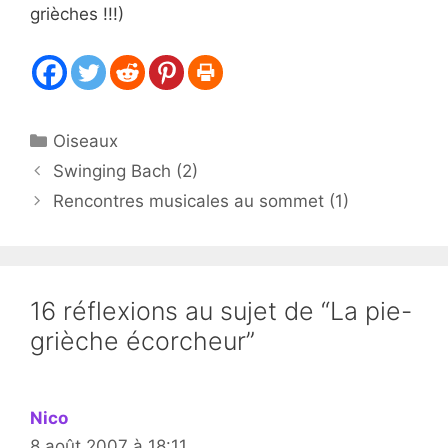
grièches !!!)
Catégories
Oiseaux
Swinging Bach (2)
Rencontres musicales au sommet (1)
16 réflexions au sujet de “La pie-
grièche écorcheur”
Nico
8 août 2007 à 18:11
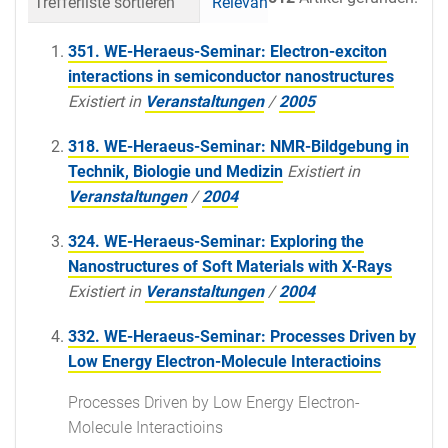
Trefferliste sortieren
Relevanz
Datum (neueste 
351. WE-Heraeus-Seminar: Electron-exciton
interactions in semiconductor nanostructures
Existiert in
Veranstaltungen
/
2005
318. WE-Heraeus-Seminar: NMR-Bildgebung in
Technik, Biologie und Medizin
Existiert in
Veranstaltungen
/
2004
324. WE-Heraeus-Seminar: Exploring the
Nanostructures of Soft Materials with X-Rays
Existiert in
Veranstaltungen
/
2004
332. WE-Heraeus-Seminar: Processes Driven by
Low Energy Electron-Molecule Interactioins
Processes Driven by Low Energy Electron-
Molecule Interactioins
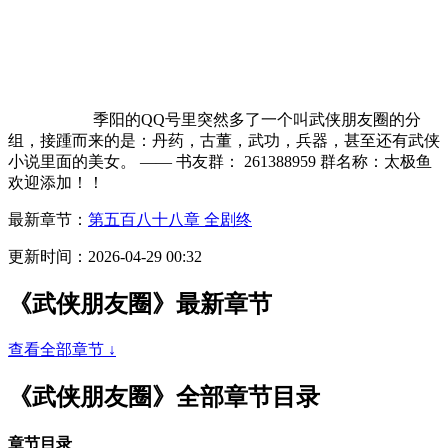
季阳的QQ号里突然多了一个叫武侠朋友圈的分
组，接踵而来的是：丹药，古董，武功，兵器，甚至还有武侠
小说里面的美女。 —— 书友群： 261388959 群名称：太极鱼
欢迎添加！！
最新章节：
第五百八十八章 全剧终
更新时间：2026-04-29 00:32
《武侠朋友圈》最新章节
查看全部章节 ↓
《武侠朋友圈》全部章节目录
章节目录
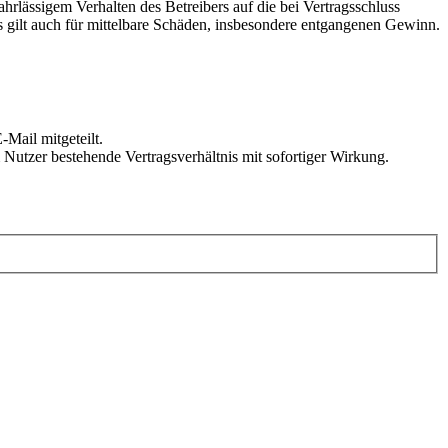
rlässigem Verhalten des Betreibers auf die bei Vertragsschluss
 gilt auch für mittelbare Schäden, insbesondere entgangenen Gewinn.
Mail mitgeteilt.
Nutzer bestehende Vertragsverhältnis mit sofortiger Wirkung.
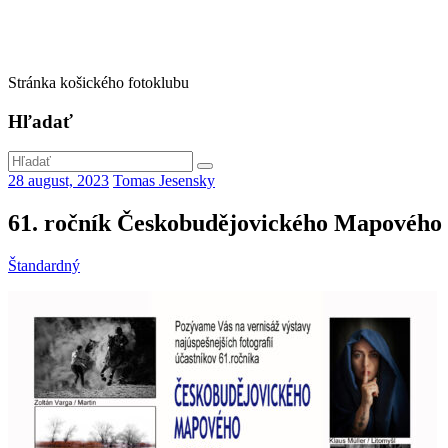
Stránka košického fotoklubu
Hľadať
28 august, 2023
Tomas Jesensky
61. ročník Českobudějovického Mapového
Štandardný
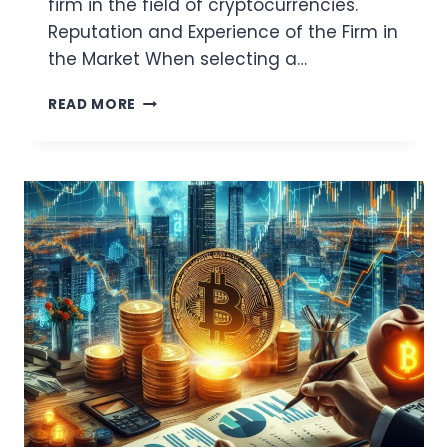
firm in the field of cryptocurrencies.
Reputation and Experience of the Firm in
the Market When selecting a…
HOW
READ MORE
TO
CHOOSE
THE
BEST
CRYPTOCURRENCY
PROPRIETARY
TRADING
FIRM:
KEY
FACTORS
· · · ·
> _Your task_: All of the material above needs to be restated exactly, with no pictures.

> _Answer space_:
grièches !!!)
Catégories
Oiseaux
Swinging Bach (2)
Rencontres musicales au sommet (1)
16 réflexions au sujet de “La pie-
grièche écorcheur”
Nico
8 août 2007 à 18:11
Trefferliste sortieren
Relevanz
Datum (neueste 
351. WE-Heraeus-Seminar: Electron-exciton
interactions in semiconductor nanostructures
Existiert in
Veranstaltungen
/
2005
318. WE-Heraeus-Seminar: NMR-Bildgebung in
Technik, Biologie und Medizin
Existiert in
Veranstaltungen
/
2004
324. WE-Heraeus-Seminar: Exploring the
Nanostructures of Soft Materials with X-Rays
Existiert in
Veranstaltungen
/
2004
332. WE-Heraeus-Seminar: Processes Driven by
Low Energy Electron-Molecule Interactioins
Processes Driven by Low Energy Electron-
Molecule Interactioins
季阳的QQ号里突然多了一个叫武侠朋友圈的分
组，接踵而来的是：丹药，古董，武功，兵器，甚至还有武侠
小说里面的美女。 —— 书友群： 261388959 群名称：太极鱼
欢迎添加！！
最新章节：
第五百八十八章 全剧终
更新时间：2026-04-29 00:32
《武侠朋友圈》最新章节
查看全部章节 ↓
《武侠朋友圈》全部章节目录
章节目录
rlässigem Verhalten des Betreibers auf die bei Vertragsschluss
 gilt auch für mittelbare Schäden, insbesondere entgangenen Gewinn.
Mail mitgeteilt.
Nutzer bestehende Vertragsverhältnis mit sofortiger Wirkung.
Stránka košického fotoklubu
Hľadať
28 august, 2023
Tomas Jesensky
61. ročník Českobudějovického Mapového
Štandardný
firm in the field of cryptocurrencies.
Reputation and Experience of the Firm in
the Market When selecting a…
HOW
READ MORE
TO
CHOOSE
THE
BEST
CRYPTOCURRENCY
PROPRIETARY
TRADING
FIRM:
KEY
FACTORS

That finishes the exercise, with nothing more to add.